By Mariel S. Clark
DNAinfo News Editor
MANHATTAN — A nearly-blind cat abducted from a San Francisco animal shelter more than a year and a half ago was found in East Harlem and flown safely back to the West Coast last week, according to the San Francisco Chronicle.
No one seems to know how Jack Daniels ended up in New York or how many of his nine lives he used up during the journey here, but all involved agree his story is nothing short of a kitty miracle.
Jack, who is nearly blind due to a viral infection that left him with scarred corneas, was just a kitten when someone stole him from the San Francisco Society for the Prevention of Cruelty to Animals in January 2009, according to Animal Care and Control of New York City spokesman Richard Gentles.
"We had the police involved, volunteers looking for him. We were very worried," San Francisco SPCA spokeswoman Jennifer Lu told the Chronicle.
Then, on July 31, more than a year-and-a-half later, Animal Care and Control officers found the black cat near the organization's East Harlem shelter at 326 E. 110th St.

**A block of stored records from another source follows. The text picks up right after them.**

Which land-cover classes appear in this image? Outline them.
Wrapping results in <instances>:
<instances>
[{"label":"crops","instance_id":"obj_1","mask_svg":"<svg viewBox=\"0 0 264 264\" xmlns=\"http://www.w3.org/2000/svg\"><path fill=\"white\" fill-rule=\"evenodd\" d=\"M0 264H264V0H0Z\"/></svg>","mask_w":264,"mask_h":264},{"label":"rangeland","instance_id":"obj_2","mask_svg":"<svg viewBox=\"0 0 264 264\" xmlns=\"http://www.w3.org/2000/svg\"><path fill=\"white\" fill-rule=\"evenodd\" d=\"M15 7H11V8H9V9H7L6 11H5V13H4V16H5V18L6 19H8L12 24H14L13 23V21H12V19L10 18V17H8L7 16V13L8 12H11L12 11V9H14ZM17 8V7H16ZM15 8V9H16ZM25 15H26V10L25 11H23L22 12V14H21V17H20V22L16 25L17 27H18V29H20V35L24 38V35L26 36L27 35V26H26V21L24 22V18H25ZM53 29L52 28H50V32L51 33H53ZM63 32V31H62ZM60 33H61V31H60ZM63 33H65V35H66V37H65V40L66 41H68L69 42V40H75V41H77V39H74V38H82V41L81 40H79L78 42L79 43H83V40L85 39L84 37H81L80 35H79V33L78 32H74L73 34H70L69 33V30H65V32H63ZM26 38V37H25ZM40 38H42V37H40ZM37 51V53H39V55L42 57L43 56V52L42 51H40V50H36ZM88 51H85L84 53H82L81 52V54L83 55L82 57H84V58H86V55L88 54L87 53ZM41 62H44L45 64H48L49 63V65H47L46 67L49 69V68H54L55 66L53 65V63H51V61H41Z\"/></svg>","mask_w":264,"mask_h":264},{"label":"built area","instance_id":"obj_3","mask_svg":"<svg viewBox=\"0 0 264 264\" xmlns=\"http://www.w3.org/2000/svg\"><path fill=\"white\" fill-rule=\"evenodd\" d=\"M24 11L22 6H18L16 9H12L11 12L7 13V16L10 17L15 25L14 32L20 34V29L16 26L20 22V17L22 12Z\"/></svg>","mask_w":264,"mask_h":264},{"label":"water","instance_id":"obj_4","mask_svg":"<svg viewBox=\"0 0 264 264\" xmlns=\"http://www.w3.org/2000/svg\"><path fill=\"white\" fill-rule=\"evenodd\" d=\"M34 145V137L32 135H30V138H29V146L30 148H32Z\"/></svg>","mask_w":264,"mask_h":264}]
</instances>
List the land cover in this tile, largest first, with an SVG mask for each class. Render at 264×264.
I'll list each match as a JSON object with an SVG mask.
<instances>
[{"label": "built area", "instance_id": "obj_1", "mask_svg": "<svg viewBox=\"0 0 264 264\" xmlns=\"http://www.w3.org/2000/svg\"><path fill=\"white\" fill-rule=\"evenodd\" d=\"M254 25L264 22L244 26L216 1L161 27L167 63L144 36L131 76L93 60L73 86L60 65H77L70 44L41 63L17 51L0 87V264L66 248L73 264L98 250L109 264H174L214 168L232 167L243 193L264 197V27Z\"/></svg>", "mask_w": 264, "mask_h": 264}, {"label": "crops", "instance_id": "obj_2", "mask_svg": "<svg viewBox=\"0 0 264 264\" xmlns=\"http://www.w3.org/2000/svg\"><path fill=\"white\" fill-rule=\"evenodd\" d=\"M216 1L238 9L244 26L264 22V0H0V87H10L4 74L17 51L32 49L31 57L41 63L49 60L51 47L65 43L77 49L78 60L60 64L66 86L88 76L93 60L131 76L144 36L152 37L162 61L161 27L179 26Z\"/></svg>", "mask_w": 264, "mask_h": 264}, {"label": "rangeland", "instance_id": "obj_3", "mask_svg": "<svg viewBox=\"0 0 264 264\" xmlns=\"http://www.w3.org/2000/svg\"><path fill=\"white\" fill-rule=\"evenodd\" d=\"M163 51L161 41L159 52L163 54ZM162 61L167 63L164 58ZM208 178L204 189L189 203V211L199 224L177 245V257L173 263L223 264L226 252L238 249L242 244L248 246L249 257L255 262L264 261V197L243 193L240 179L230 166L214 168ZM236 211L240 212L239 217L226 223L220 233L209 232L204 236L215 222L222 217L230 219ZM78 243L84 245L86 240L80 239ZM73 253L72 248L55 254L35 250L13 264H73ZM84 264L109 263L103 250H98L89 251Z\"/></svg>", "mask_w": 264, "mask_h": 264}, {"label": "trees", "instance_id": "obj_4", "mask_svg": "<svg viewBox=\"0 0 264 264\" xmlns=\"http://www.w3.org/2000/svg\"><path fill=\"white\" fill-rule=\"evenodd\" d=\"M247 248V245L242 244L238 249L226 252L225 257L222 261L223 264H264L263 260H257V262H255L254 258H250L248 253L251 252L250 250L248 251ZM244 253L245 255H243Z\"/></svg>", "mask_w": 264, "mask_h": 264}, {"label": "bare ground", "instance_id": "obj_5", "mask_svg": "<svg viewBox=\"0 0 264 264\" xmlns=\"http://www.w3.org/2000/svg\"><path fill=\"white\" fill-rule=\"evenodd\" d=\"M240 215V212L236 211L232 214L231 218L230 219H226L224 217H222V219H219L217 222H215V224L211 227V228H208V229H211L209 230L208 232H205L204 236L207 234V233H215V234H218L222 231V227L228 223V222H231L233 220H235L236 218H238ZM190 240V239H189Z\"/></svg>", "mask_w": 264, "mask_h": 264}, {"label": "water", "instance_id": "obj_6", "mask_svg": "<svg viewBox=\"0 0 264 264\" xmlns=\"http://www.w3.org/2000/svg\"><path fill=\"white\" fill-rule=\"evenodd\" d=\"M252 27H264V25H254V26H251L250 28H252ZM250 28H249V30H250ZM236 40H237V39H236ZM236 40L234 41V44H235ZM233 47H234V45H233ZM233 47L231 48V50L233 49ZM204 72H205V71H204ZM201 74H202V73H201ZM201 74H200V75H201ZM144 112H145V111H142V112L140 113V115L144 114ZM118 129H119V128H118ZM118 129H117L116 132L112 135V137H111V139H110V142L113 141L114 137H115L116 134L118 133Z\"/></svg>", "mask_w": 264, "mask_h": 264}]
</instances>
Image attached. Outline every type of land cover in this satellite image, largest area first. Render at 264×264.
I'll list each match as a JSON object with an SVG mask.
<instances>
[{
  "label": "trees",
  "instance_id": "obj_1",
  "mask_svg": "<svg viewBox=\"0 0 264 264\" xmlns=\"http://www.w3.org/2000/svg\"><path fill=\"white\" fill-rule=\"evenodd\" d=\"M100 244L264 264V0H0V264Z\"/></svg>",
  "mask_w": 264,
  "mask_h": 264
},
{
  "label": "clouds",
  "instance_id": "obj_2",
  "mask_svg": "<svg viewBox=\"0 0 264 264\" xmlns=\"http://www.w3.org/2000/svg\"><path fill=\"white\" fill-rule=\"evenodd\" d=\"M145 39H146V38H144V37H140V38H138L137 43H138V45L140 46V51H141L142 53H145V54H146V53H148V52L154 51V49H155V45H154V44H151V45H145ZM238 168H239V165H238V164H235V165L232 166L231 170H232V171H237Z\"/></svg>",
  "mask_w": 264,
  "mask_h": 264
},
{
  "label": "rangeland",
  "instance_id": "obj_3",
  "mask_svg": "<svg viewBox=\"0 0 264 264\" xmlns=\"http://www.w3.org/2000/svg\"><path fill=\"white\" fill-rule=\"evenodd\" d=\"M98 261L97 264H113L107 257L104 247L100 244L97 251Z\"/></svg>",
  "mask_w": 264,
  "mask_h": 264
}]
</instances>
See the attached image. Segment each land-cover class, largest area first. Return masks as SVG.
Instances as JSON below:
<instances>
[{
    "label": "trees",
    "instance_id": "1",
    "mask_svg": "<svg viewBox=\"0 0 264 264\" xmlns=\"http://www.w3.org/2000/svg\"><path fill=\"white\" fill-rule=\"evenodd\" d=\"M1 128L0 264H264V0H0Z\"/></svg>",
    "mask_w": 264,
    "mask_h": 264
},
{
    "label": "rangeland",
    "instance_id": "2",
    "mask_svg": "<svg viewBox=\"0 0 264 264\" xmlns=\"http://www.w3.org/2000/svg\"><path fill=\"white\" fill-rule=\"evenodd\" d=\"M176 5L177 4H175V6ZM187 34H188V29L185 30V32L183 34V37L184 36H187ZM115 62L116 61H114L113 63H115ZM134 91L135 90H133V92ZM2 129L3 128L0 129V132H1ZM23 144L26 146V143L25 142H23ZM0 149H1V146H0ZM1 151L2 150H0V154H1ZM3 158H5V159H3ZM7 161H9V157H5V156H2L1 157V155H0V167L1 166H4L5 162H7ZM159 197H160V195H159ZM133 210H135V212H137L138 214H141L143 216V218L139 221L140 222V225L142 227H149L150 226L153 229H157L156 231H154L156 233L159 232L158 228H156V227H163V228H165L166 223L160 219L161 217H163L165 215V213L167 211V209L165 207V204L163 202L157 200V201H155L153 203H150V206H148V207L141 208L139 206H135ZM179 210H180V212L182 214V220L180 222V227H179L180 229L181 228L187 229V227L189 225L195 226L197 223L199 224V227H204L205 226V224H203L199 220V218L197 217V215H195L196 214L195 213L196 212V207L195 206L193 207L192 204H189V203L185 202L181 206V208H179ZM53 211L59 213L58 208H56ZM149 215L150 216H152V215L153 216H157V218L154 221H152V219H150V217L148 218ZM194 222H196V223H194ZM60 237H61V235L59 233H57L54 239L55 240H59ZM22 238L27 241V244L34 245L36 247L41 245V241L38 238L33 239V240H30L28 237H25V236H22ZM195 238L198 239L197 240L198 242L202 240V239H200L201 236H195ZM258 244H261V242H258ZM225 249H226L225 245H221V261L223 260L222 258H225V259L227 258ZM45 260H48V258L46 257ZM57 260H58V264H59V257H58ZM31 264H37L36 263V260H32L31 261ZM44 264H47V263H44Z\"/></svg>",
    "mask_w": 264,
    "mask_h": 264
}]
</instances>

Despite being apparently homeless, Jack appeared to have been taken care of since his abduction.
"He was in fairly decent condition," Gentles said. "It's not like he was living on the streets."
Animal Control checked Jack for a microchip — a digital "dog tag" embedded under the skin that shows the owner's name and contact information — and learned he was registered to the San Francisco shelter.
"He was lucky," said Gentles, explaining that more often than not, animals are not microchipped and finding the owner is considerably more difficult.
New York called San Francisco and Jack flew back across the country, accompanied by a volunteer, to be reunited with his "shelter family." He will go back up for adoption in the next few days, the Chronicle reported.
Getting pets microchipped and keeping the contact information up to date greatly increases the chances that missing pets will find their way home, according to Gentles.
"One of most rewarding parts of our jobs is reuniting people with their pets," he said, adding that stories like Jack's weren't entirely uncommon.
Of course, usually the pet is returned "two blocks away from where it went missing, instead of 3,000 miles," he said.